Tlert can be downloaded from the Rock installer, or via Cydia in the Rock Your Phone repository. It usually retails for $7.99, but is on sale for only $4.99 for an undetermined time. There is also a one-week preview period, so you can try it out and see if it works for you.

Continue reading:

TAGS: , , ,




  • Woods

    Nice review. Check out BiteSMS which has a similar function called Quick Reply. You can also "Quick Compose" while any app is open by clicking the volume ringer. This is the primary reason why I jailbreak – pain free text messaging.

  • HELLO… APPLE…… THIS SHOULD BE A FEATURE OF THE PHONE… IT'S YOUR MESSAGING APP. As such, background operation of the SMS reply function wouldn't be accessed by an outside programmer.

  • Jeremy

    I use iRealQuickSMS from Cydia. It works equally as well but will also allow you to initiate a message in several ways including pressing a volume key and then tapping the volume icon on the screen.

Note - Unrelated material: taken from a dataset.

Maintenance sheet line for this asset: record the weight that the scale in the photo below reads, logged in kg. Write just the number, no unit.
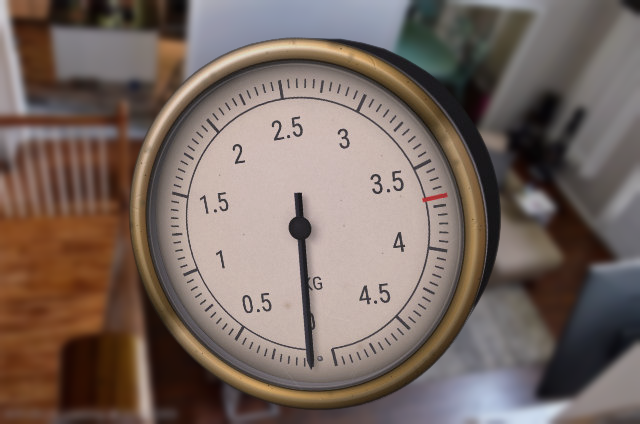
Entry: 0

From here you can both text and call people. Also works from lockscreen if desired.

  • It's apps like this that make me want to jailbreak. I am too unlucky to try and jailbreak my phone. Something would go wrong…..

    • It actually isn't that hard if you follow the instructions. If you've already installed 3.1, you need to wait. When I jailbroke, the hardest part was getting the device into DFU mode (Device Firmware Upgrade). Timing issues. But lack of functionality of the platform (Appleitarianism) is the reason why people jailbreak. Something as simple as letting me install my own SMS tones. Turn wifi on and off without having to go thru the settings (SBSettings). Sooner or later, the Warden will have to work with his charges. Or people will keep trying to escape.

  • @ssschmidt but is it not true jailbreaking slows the performace such as speed & overall performance. But on the other hand, I have read on Just Another iPhone Blog that it has run smoothly for them. I agree just customizing SMS tones is worth it. Don't know…. Anybody else think I should jailbreak???

    • With regards to speed – When I had winterboard installed (Think Themes for iphone), things did run slower. Also, I have heard that applications that allow programs to run in the background (one such application is "Backgrounder", you can take a speed hit. Also, it is possible to run out of system usable memory if you put too many gadgets in. Read up on any apps that you think you would like (Google search, or here), or ask if there's a specific application. As far as should you? I believe that there is a standard "disclaimer" on jailbreaking programs. But too many people do it for it to be too dangerous. "Insert standard disclaimer here".
      And again, if you updated to 3.1, you will have to wait until the new version comes out. It will probably be posted here.